- [WHAT TO WORK ON]: Nothing but the records, transcribed exactly, should appear in the answer; leave the pictures out.

(Records excerpted from a collection)
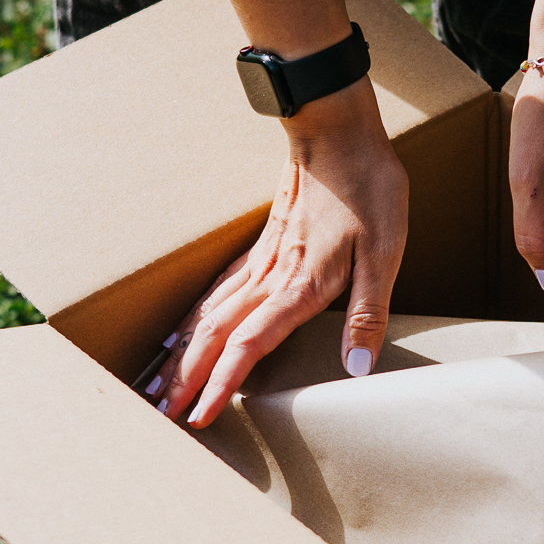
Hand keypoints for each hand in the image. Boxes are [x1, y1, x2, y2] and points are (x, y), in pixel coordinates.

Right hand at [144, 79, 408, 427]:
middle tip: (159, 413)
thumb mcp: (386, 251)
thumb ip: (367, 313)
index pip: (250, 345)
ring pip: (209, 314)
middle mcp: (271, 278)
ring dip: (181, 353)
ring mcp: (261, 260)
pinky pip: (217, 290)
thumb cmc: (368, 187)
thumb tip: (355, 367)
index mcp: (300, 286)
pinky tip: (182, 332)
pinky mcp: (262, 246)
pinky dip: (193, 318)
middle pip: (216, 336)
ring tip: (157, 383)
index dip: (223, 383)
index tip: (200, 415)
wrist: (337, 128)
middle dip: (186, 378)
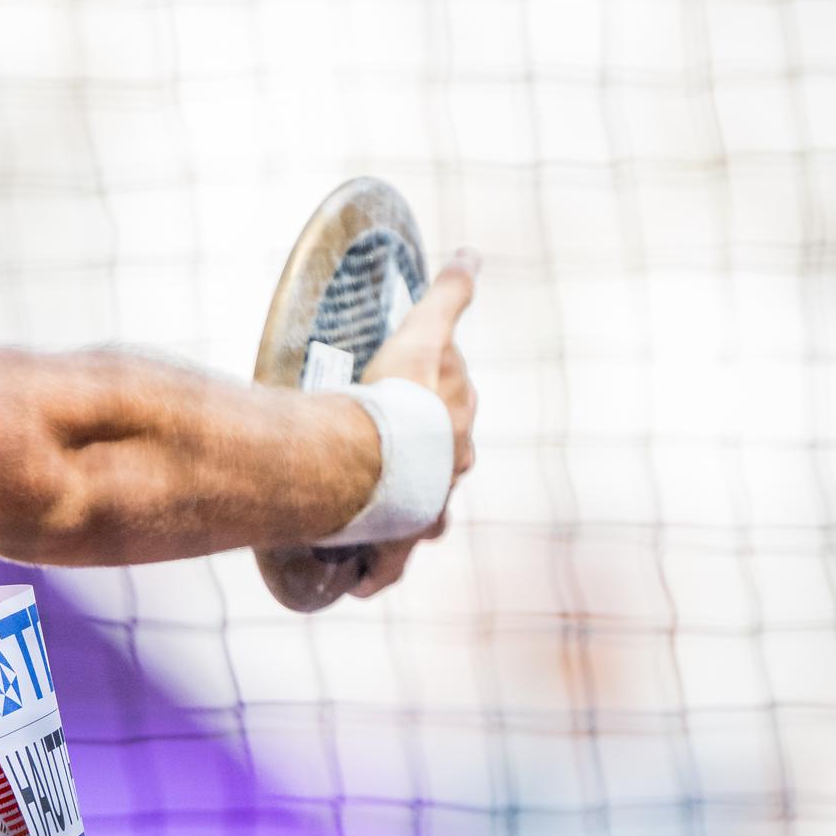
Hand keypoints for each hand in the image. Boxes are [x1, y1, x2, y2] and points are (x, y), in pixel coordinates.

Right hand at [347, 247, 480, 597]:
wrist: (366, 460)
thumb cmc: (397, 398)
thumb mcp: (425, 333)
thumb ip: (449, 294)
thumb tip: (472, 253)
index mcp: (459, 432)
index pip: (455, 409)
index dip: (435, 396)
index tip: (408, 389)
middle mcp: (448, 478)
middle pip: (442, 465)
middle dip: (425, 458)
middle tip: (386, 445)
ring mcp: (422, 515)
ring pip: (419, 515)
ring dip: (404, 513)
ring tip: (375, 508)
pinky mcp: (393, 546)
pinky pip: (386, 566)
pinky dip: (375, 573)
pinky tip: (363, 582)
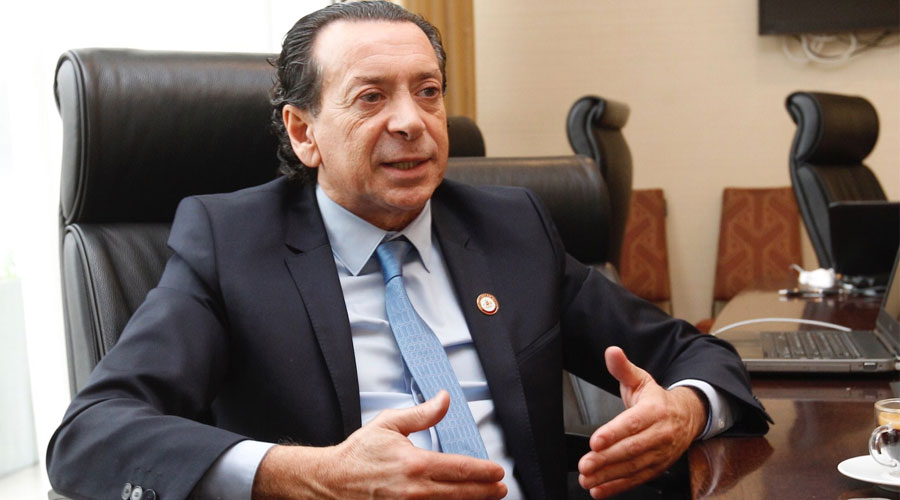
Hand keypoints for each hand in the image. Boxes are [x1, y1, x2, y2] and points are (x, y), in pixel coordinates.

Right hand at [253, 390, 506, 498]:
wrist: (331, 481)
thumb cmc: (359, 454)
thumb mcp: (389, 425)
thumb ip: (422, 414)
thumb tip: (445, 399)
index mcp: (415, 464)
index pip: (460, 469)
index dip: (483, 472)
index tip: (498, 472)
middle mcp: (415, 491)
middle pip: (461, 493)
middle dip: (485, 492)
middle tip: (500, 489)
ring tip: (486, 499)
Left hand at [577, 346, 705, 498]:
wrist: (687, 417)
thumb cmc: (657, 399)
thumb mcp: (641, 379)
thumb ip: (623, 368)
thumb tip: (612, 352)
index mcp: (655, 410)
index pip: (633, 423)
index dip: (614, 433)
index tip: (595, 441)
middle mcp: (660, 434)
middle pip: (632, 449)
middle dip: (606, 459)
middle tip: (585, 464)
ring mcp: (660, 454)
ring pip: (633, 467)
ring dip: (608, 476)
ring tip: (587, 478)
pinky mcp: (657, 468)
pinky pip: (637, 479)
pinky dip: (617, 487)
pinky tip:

- [WRITTEN SOLUTION]:
Hand keypoints for each hand in the image. Boxes are [x1, y1, x2, y2] and points are (x, y), in pixel coordinates.

Right hand at [144, 79, 408, 427]:
middle tip: (159, 413)
thumb mcp: (386, 251)
thumb ip: (367, 313)
index pip: (250, 345)
ring pip: (209, 314)
middle mcp: (271, 278)
ring dip: (181, 353)
ring mcp: (261, 260)
pinky pip: (217, 290)
thumb cmc: (368, 187)
thumb tip: (355, 367)
index mcp: (300, 286)
pinky tip: (182, 332)
pinky mcp: (262, 246)
pinky dip: (193, 318)
middle pip: (216, 336)
ring tip: (157, 383)
index dip: (223, 383)
index tip: (200, 415)
wrist: (337, 128)
middle dip: (186, 378)
Hand keypoints for each hand in the image. Boxes are [x1, y1, x2, y2] and points are (x, y), in pixel coordinates.

Right hand at [347, 247, 480, 597]:
wrist: (366, 460)
thumb cmc: (397, 398)
thumb mcp: (425, 333)
thumb ip: (449, 294)
thumb tip: (472, 253)
index mcp: (459, 432)
index pip: (455, 409)
index dip: (435, 396)
index tip: (408, 389)
middle mcp: (448, 478)
middle pip: (442, 465)
middle dip: (425, 458)
middle tip: (386, 445)
ring mcp: (422, 515)
ring pip: (419, 515)
ring dip: (404, 513)
ring tip: (375, 508)
pinky mcp: (393, 546)
pinky pip: (386, 566)
pinky dip: (375, 573)
pinky tip: (363, 582)
Hand keypoints for each hand in the image. Boxes are [x1, y1, x2, y2] and points are (x, y), in pixel coordinates.

Right hand at [253, 390, 506, 498]:
wrist: (331, 481)
thumb cmc: (359, 454)
thumb mcp: (389, 425)
thumb ip: (422, 414)
thumb tip: (445, 399)
index mcp: (415, 464)
index pip: (460, 469)
index dip: (483, 472)
index tip: (498, 472)
middle mcp: (415, 491)
middle pip: (461, 493)
middle dip: (485, 492)
middle tip: (500, 489)
ring tip: (486, 499)
Left hand at [577, 346, 705, 498]:
wrist: (687, 417)
thumb cmc: (657, 399)
thumb mcp: (641, 379)
thumb ip: (623, 368)
thumb tip: (612, 352)
index mcp: (655, 410)
index pip: (633, 423)
index dip: (614, 433)
index tip: (595, 441)
middle mcp: (660, 434)
middle pip: (632, 449)
middle dip: (606, 459)
middle tip: (585, 464)
ring mcp: (660, 454)
ring pip: (633, 467)
ring dip: (608, 476)
ring tip: (587, 478)
pinky mcp: (657, 468)
pinky pip: (637, 479)
pinky dip: (617, 487)
pinky tip:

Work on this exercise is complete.